Covid is kind of a bummer. In fact, we’ve had to skip a couple birthdays, and Thanksgiving this year and Christmas will be limited too. I am looking forward to this particular season being over. And yet, there are still so many ways to make each day special and to make the birthday girl (or boy) feel loved.
This year we surprised our birthday girl with a Gingerbread Party just with our little fam and her Aunt and Uncle.
We made gingerbread houses, ate dinner, played games and ate cupcakes to celebrate the birthday girl.
I wanted to give you a few tips we have learned over the years for how to make your own gingerbread house with success. . .especially if you are making them with children!
We learned this tip after years of frustration! It is so much easier to decorate and then put your house together! That way the items that you are “gluing” on will stick and not slide down while the frosting is drying and you can frost onto a flat surface instead of trying to frost strange corners and angles.
It will give you a lot less of a headache! And make decorating easier and more fun!

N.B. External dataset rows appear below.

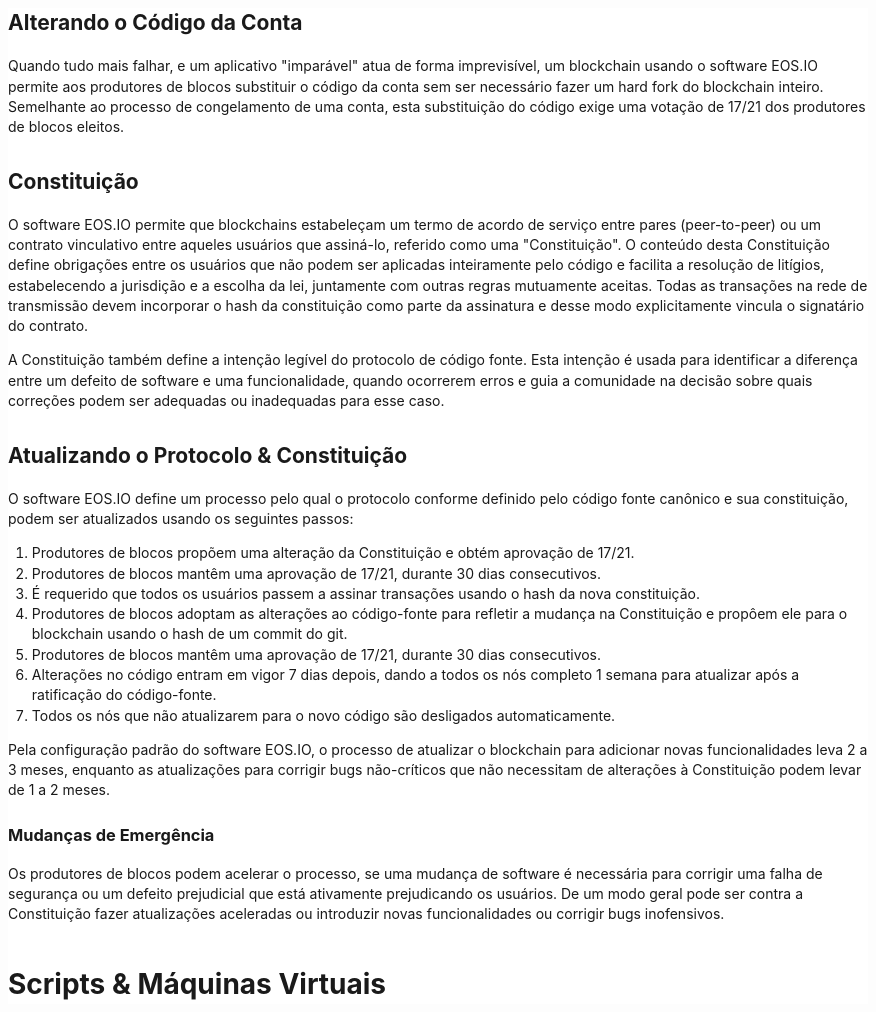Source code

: ## Alterando o Código da Conta

Quando tudo mais falhar, e um aplicativo "imparável" atua de forma imprevisível, um blockchain usando o software EOS.IO permite aos produtores de blocos substituir o código da conta sem ser necessário fazer um hard fork do blockchain inteiro. Semelhante ao processo de congelamento de uma conta, esta substituição do código exige uma votação de 17/21 dos produtores de blocos eleitos.

## Constituição

O software EOS.IO permite que blockchains estabeleçam um termo de acordo de serviço entre pares (peer-to-peer) ou um contrato vinculativo entre aqueles usuários que assiná-lo, referido como uma "Constituição". O conteúdo desta Constituição define obrigações entre os usuários que não podem ser aplicadas inteiramente pelo código e facilita a resolução de litígios, estabelecendo a jurisdição e a escolha da lei, juntamente com outras regras mutuamente aceitas. Todas as transações na rede de transmissão devem incorporar o hash da constituição como parte da assinatura e desse modo explicitamente vincula o signatário do contrato.

A Constituição também define a intenção legível do protocolo de código fonte. Esta intenção é usada para identificar a diferença entre um defeito de software e uma funcionalidade, quando ocorrerem erros e guia a comunidade na decisão sobre quais correções podem ser adequadas ou inadequadas para esse caso.

## Atualizando o Protocolo & Constituição

O software EOS.IO define um processo pelo qual o protocolo conforme definido pelo código fonte canônico e sua constituição, podem ser atualizados usando os seguintes passos:

1. Produtores de blocos propõem uma alteração da Constituição e obtém aprovação de 17/21.
2. Produtores de blocos mantêm uma aprovação de 17/21, durante 30 dias consecutivos.
3. É requerido que todos os usuários passem a assinar transações usando o hash da nova constituição.
4. Produtores de blocos adoptam as alterações ao código-fonte para refletir a mudança na Constituição e propôem ele para o blockchain usando o hash de um commit do git.
5. Produtores de blocos mantêm uma aprovação de 17/21, durante 30 dias consecutivos.
6. Alterações no código entram em vigor 7 dias depois, dando a todos os nós completo 1 semana para atualizar após a ratificação do código-fonte.
7. Todos os nós que não atualizarem para o novo código são desligados automaticamente.

Pela configuração padrão do software EOS.IO, o processo de atualizar o blockchain para adicionar novas funcionalidades leva 2 a 3 meses, enquanto as atualizações para corrigir bugs não-críticos que não necessitam de alterações à Constituição podem levar de 1 a 2 meses.

### Mudanças de Emergência

Os produtores de blocos podem acelerar o processo, se uma mudança de software é necessária para corrigir uma falha de segurança ou um defeito prejudicial que está ativamente prejudicando os usuários. De um modo geral pode ser contra a Constituição fazer atualizações aceleradas ou introduzir novas funcionalidades ou corrigir bugs inofensivos.

# Scripts & Máquinas Virtuais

Royal icing drys faster and is harder than normal frosting.
To frost “snow” onto your house just add a tablespoon of corn starch to your buttercream frosting. It will help it stiffen up and stay firm after your house is done!
Some kits are just not as sturdy. We bought our kits at IKEA or a couple years and we would often find the pieces broken when we opened the kit! And broken gingerbread house pieces are really hard to repair (tip: use melted chocolate).
I prefer a good store bought kit. Homemade certainly has a better flavor, but it is hard to get all of the sides to be exactly the same when making your own. You’ll often find that one side is just slightly taller or wider, making your house wompy.
The advantages of homemade, is that you can make a slightly sturdier cookie. Sometimes store bought kits have pretty flimsy pieces.
Mix on high in an electric stand mixer until smooth. I always add the water a little at a time. You want a very thick royal icing, not a thin one like that which is used for flooding cookies. You want something sturdy to hold your house together.
Blend ingredients on high until smooth. Spoon into frosting bags or put out a big bowl with knives.
Starting with the base of your house spread your royal icing with a knife or frosting bag onto the lower edges of the end house pieces (the tall triangles) that will connect with the sides of the houses. Spread the frosting onto the edges of the house sides as well and connect them to the end. Hold them in place to allow them to dry.
Do the same for the other end of the house. Place cups at the ends to hold the house together. Allow the frosting to set.
When your house seems firm, add your roof pieces, one at a time coating each edge with royal icing as glue to hold the two pieces together. Hold the roof in place until it sets slightly or prop a cup underneath the rim in order to hold it in place until the frosting sets.
Display your house in a cool dry room. Next to the fireplace might not be the best location!
That’s it! Have fun and get creative! Don’t worry about your house being perfect, especially if you are making it with children. Just enjoy the process and decorate with as much candy as possible! LOL
We had a lot of fun celebrating our girl in spite of covid! I hope that you all find ways to celebrate this holiday season in spite of the difficult circumstances around us!
Blessings to all and happy gingerbread house making!